# Tenant's rights? Rising damp, mould and other problems. Terminate lease early?



## PaulyB63 (27 Jul 2009)

Hi All,

My wife and I moved into a house in Mayo about 5 months ago now. 

There were some basic issues with the place that we decided to ignore and move in anyway with a view to remedying them. 

They were, a heavy smell of cigarette smoke in a number of rooms and a bland and depressing colour scheme which we used extra lighting to lift.

Since then however, a number of other issues have arisen, namely a damp patch on 2 walls in 2 separate rooms with mould growing on them. One is in our kids room. 

The other thing is that there was carpet (Ugh... I know) in the main bathroom which began to smell really badly as soon as my kids began using the bath and splashing etc. I lifted this through necessity as it was mouldy beyond belief after we'd been away for a week. I laid a beautiful laminate floor in it's place which is much more fit for purpose!!

Anyway.... My query is, if the landlady decides not to sort out the rising damp issue, we don't want to stay and would wish to terminate the lease early.

What rights do we have in this area?

Thanks

P


----------



## PaulyB63 (28 Jul 2009)

Anybody got any ideas on this one? The other concern we have is that if this was a big problem, the disturbance of having builders etc. in would be too much for us as we have 2 small kids and we reallyt don't feel like sticking around while our landlady digs up floors and carpets etc....


----------



## Romulan (28 Jul 2009)

If its black mould growing, then its more likely to be a ventilation issue rather than damp.  Homebond do a good explanatory booklet on mould problems and I'd use that as a starting point.  The mould can be dangerous and should be addressed.

Good tenants are harder to find and hold on to these days so you are in a good position.  A good landlord should happily work with a good tenant to address these issues in both their interest.

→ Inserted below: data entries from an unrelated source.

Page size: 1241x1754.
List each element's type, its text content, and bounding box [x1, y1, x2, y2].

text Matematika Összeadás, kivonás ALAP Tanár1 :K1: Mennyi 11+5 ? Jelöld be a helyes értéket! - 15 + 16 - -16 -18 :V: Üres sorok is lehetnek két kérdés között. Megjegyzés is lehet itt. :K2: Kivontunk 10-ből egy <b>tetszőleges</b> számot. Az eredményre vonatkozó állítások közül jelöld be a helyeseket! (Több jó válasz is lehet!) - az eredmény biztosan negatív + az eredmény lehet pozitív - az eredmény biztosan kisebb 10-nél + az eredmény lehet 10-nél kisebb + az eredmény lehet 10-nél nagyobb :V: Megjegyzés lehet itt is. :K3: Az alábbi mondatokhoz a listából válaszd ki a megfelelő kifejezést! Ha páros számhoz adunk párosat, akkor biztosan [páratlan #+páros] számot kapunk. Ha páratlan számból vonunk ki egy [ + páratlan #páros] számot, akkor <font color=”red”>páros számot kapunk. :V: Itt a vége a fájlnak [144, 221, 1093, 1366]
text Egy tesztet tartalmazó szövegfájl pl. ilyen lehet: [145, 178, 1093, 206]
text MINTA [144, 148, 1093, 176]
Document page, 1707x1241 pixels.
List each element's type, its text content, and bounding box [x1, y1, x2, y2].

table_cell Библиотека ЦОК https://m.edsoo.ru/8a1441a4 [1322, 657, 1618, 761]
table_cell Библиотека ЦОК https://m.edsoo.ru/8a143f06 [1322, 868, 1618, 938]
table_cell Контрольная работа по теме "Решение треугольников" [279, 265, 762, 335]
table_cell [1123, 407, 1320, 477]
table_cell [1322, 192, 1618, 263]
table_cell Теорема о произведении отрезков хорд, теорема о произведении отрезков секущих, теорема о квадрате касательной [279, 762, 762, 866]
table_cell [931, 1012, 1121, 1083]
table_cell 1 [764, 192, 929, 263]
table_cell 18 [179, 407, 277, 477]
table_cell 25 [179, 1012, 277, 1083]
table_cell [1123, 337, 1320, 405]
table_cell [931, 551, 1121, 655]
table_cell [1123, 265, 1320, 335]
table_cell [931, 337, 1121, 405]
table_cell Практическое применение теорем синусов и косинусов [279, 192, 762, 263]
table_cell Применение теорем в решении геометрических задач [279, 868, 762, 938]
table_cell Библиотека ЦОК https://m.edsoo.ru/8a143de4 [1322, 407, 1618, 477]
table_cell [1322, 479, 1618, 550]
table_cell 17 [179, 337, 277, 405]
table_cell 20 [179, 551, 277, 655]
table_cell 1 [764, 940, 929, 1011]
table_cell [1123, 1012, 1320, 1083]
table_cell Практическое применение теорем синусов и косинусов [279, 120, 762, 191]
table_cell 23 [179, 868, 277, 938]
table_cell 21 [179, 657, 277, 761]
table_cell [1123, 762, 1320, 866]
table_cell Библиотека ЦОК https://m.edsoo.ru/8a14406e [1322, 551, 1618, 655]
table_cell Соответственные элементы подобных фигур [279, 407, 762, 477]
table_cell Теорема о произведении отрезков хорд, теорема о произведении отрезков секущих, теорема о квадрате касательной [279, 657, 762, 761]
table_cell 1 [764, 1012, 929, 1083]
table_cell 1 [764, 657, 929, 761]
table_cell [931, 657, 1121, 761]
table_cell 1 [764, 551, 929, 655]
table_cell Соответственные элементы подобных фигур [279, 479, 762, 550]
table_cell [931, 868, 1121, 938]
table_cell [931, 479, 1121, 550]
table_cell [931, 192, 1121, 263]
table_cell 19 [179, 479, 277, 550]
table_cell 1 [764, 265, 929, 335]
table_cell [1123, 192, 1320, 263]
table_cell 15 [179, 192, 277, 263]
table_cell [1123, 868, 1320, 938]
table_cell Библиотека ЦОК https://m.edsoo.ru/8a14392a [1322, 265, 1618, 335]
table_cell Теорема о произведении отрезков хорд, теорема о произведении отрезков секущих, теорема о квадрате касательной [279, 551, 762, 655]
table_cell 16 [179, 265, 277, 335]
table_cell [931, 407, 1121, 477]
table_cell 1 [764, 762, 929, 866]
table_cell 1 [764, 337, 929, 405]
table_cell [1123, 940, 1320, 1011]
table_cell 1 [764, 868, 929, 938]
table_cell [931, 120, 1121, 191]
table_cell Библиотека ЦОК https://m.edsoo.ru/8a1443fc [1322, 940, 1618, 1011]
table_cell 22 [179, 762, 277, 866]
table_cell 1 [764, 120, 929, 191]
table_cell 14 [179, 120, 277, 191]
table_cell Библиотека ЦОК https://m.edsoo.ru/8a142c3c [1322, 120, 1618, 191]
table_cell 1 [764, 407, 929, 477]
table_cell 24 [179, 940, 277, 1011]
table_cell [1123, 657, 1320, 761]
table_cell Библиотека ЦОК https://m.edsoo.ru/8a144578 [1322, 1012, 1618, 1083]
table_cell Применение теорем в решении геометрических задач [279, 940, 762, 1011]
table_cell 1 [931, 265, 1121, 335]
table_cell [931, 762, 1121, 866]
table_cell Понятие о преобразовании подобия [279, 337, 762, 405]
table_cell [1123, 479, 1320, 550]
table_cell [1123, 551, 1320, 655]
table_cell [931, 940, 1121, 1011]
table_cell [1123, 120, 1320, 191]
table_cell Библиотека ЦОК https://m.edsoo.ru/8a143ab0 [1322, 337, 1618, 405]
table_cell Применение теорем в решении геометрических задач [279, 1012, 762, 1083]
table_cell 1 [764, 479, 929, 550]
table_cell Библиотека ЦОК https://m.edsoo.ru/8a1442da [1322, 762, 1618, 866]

Make sure you get landlords permission if changing flooring.  

Many landlords will work with you on the cost of repairs.


----------



## round1 (28 Jul 2009)

I suggest you check with the housing agency Threshold (www.Threshold.ie) with regard to your rights to terminating a lease when the rented premises is not being maintained to a proper standard by the landlord.


----------



## DB74 (28 Jul 2009)

There is some info on citizens information website in relation to tenants rights. It's a bit skimpy though and there doesn't seem to be much regulation for house which were first let prior to 01-Feb-09.

http://www.citizensinformation.ie/categories/housing/renting-a-home


----------